While all three books have their merits, it is the last, Systematics and Biogeography: Cladistics and Vicariance that broke into new ground; and it is the last that, some 28 years after its first appearance and almost impossible to get a copy, is being made available by the University of California Press at http://www.ucpress.edu/books/series/spsy.php

Cladistics, as outlined in Systematics and Biogeography: Cladistics and Vicariance, might be understood as a reaction to phylogeny reconstruction, or more specifically, Haeckel’s paleontological version of it, developed by Matthews and Simpson. Systematics and Biogeography is a detailed critique of Haeckel’s legacy and an outline of what can be understood as natural classification, as first sketched by Candolle in his Théorie élémentaire de la Botanique – the question addressed being: How do ancestor—descendant relationships relate to natural classification?

Since Systematics and Biogeography there have been discourses on ‘tree-thinking’, ‘group-thinking’ and ‘population-thinking’, none seemingly appropriate for classification: Classification (and phylogeny, and systematics) are all best referred to as relationship-thinking, of which Systematics and Biogeography is a meditation on.

Download this book now from the University of California Press website – and see if you can start another revolution.

1 comment:

Lars said...

I can't see why cladists (remember this term was first used by Ernst Mayr to distinguish them from other schools) consider themselves "revolutionaries". Cladistics is only efficient when one is dealing with morphology, and this kind of information is so terribly biased by subjectivity, that it should never be used as phylogenetic inferential data.

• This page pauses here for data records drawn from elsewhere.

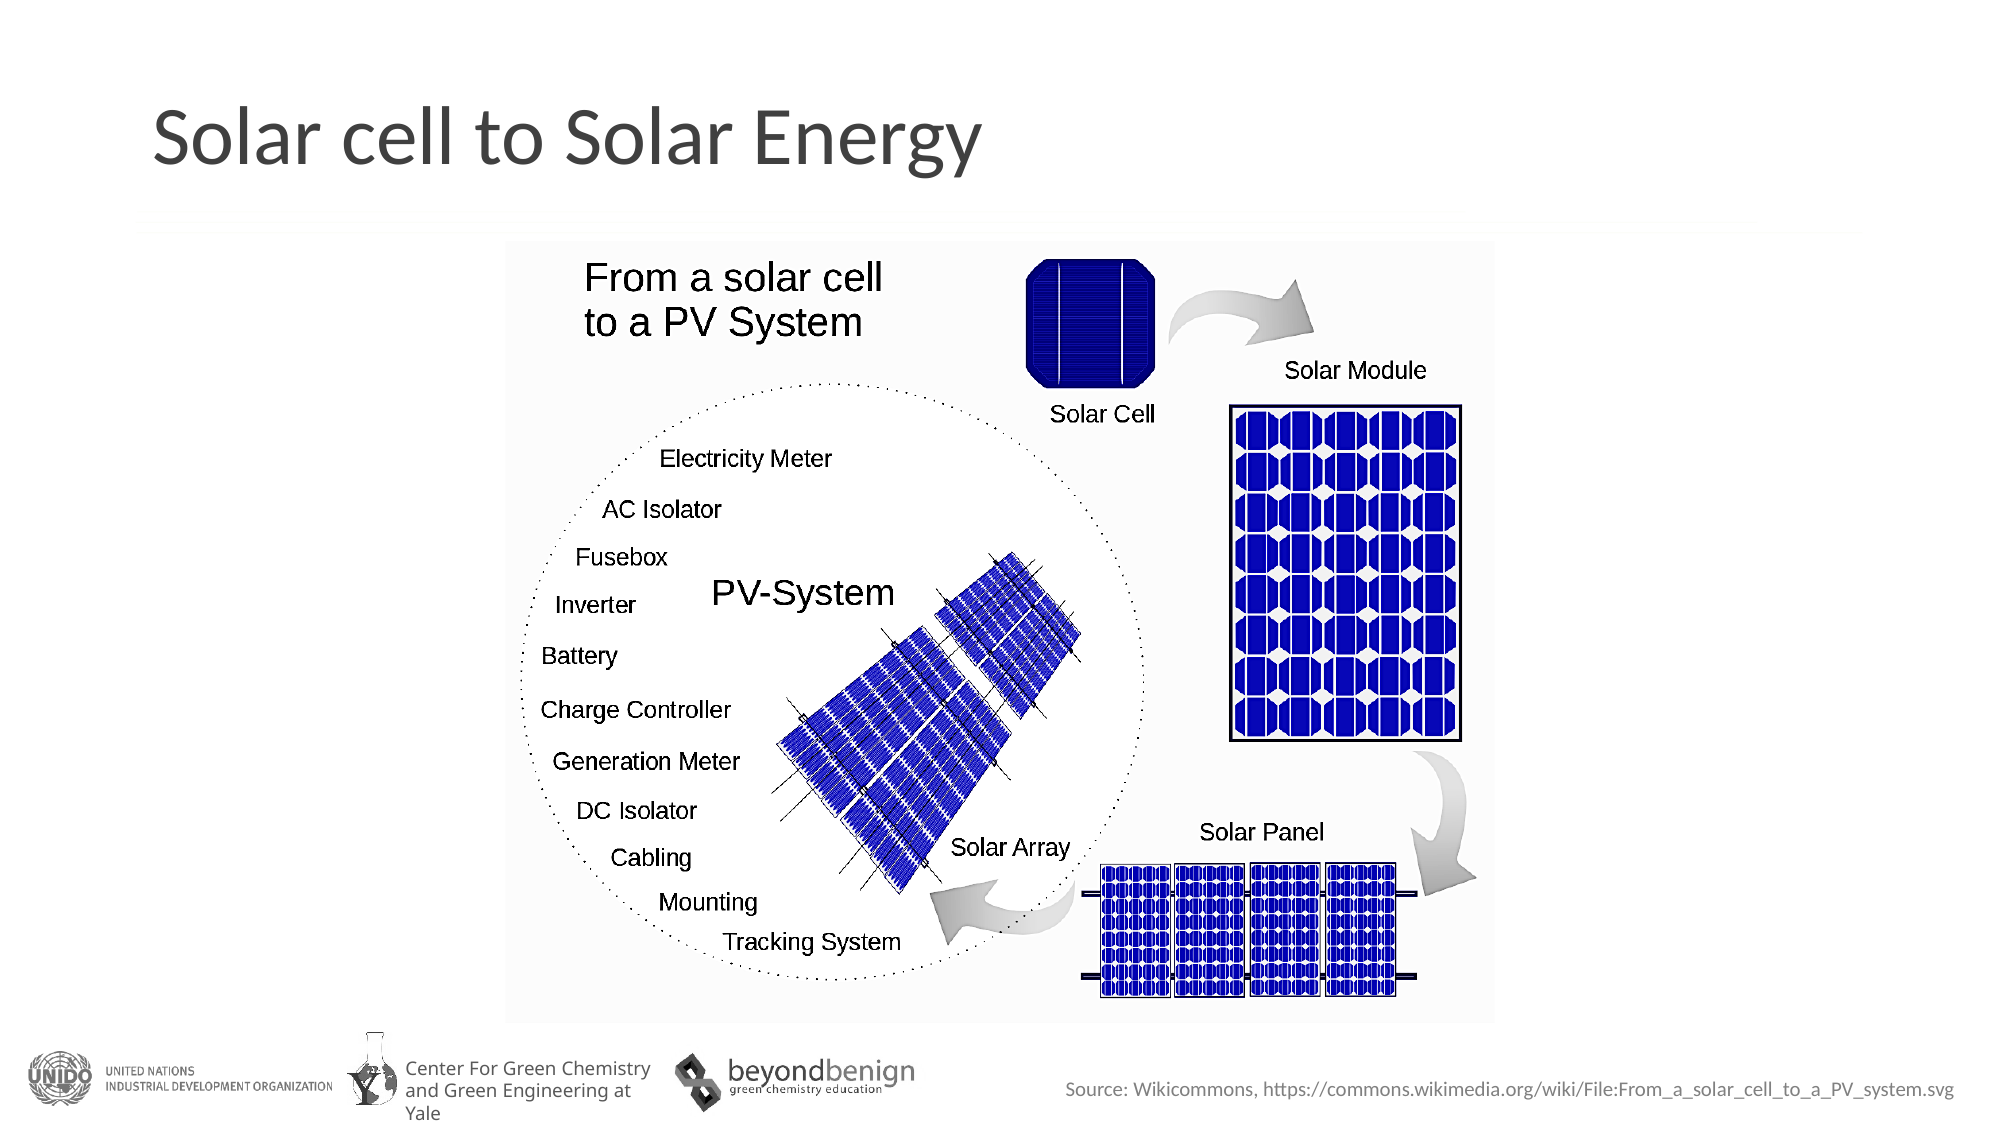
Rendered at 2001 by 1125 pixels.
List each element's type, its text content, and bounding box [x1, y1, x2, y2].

text_box Source: Wikicommons, https://commons.wikimedia.org/wiki/File:From_a_solar_cell_to_a_PV_system.svg [1050, 1068, 2000, 1109]
picture [505, 240, 1495, 1023]
title Solar cell to Solar Energy [137, 28, 1863, 247]
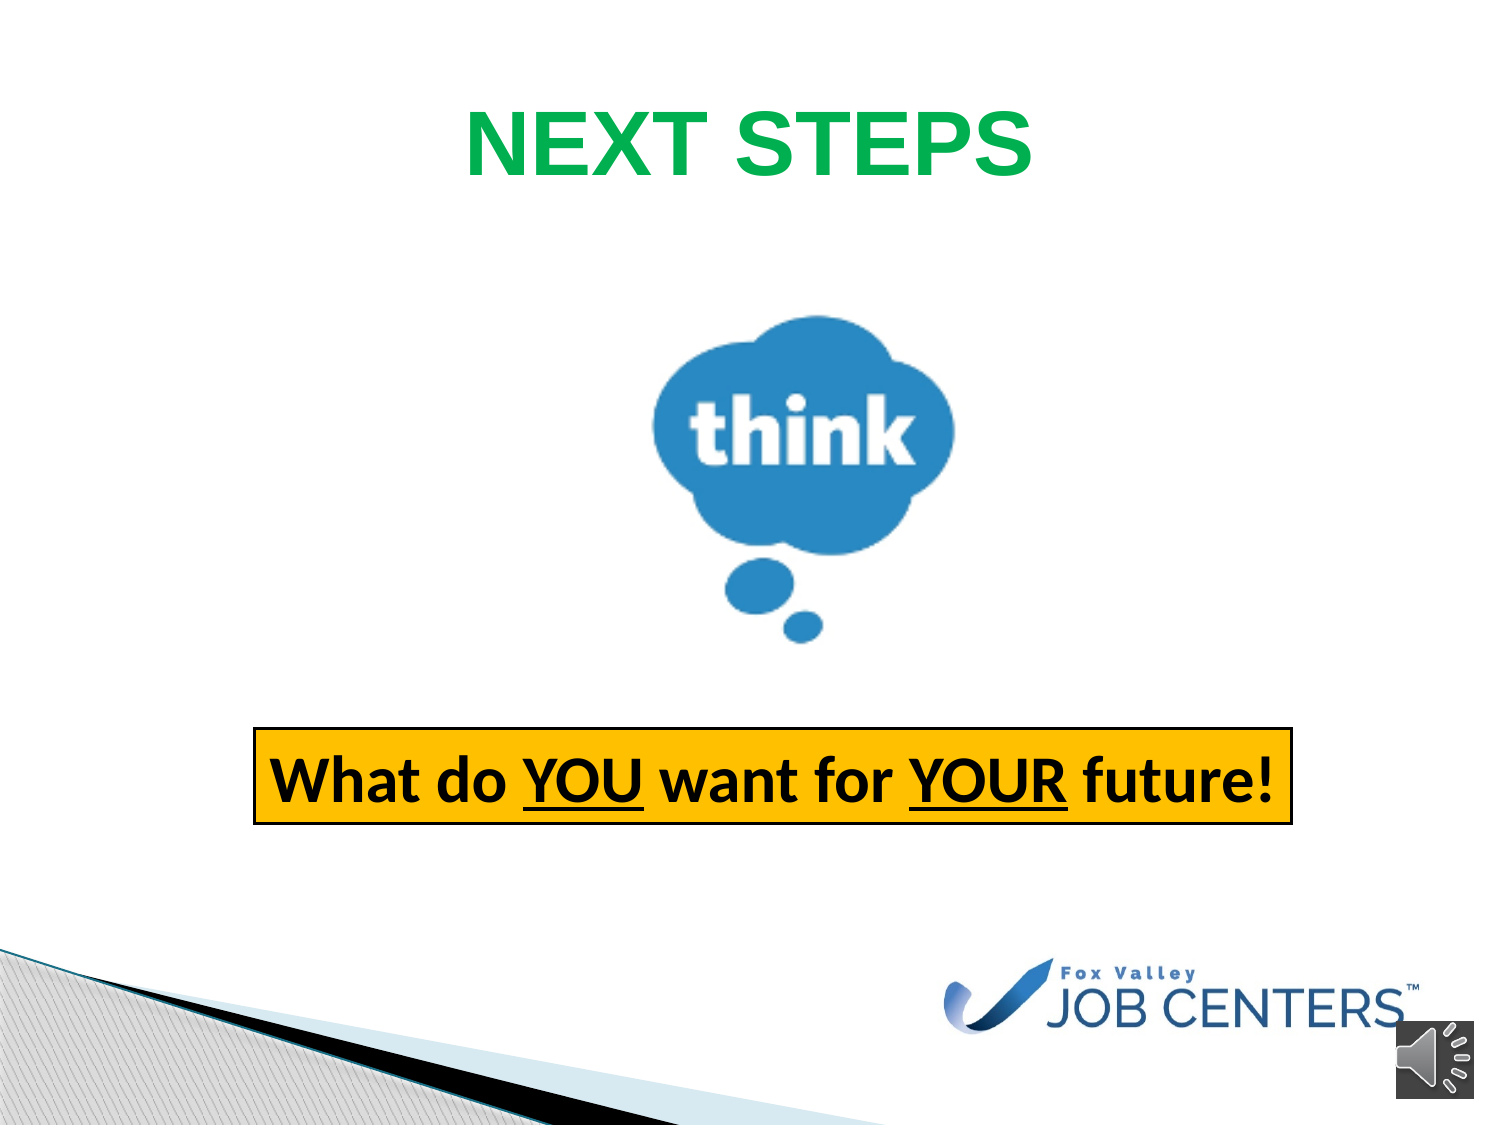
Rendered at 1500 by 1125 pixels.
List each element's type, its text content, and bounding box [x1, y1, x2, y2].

picture [937, 935, 1476, 1101]
text_box What do YOU want for YOUR future! [254, 728, 1292, 824]
picture [562, 223, 1052, 713]
title NEXT STEPS [75, 45, 1425, 233]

Molecular data, on the other hand, is much less biased (bias comes from sequencing errors, lateral gene transfers and poorly chosen alignment parameters) and should reflect the correct evolutionary relationships if correctly analyzed. With the advance of genetic barcoding, the Cladistic methods has become obsolete.

Morphology can be interpreted in many ways by different authors, and given the infinity of manners the same information can be scored, it becomes not much more than an exercise of subjectivity.

Cladistics is traditionally viewed by serious molecular biologists as a sectarian (almost a religious cult / secret society!) branch of evolutionary research that claims to possess the most efficient and and best logic to propose hypotheses on organismal relationships.

Unfortunately, this is not true. Cladists are often narrow-minded and do not accept their "parsimony" method is much more prone to LBA artifact than those usually referred to as "Phenetics", such as Neighbor-Joining and Maximum-Likelihood. This last is the pinnacle of evolutionary inference, since it uses both raw nucleotide data AND genetic distance in its calculations, thus using all data explanatory power.

Hence, considering the high subjectivity implied in morphologic matrices, the risk of LBA bias, and the suboptimal use of data explanatory power, Cladistics should be avoided.

This makes Phenetics, and not Cladistics, the actual revolution!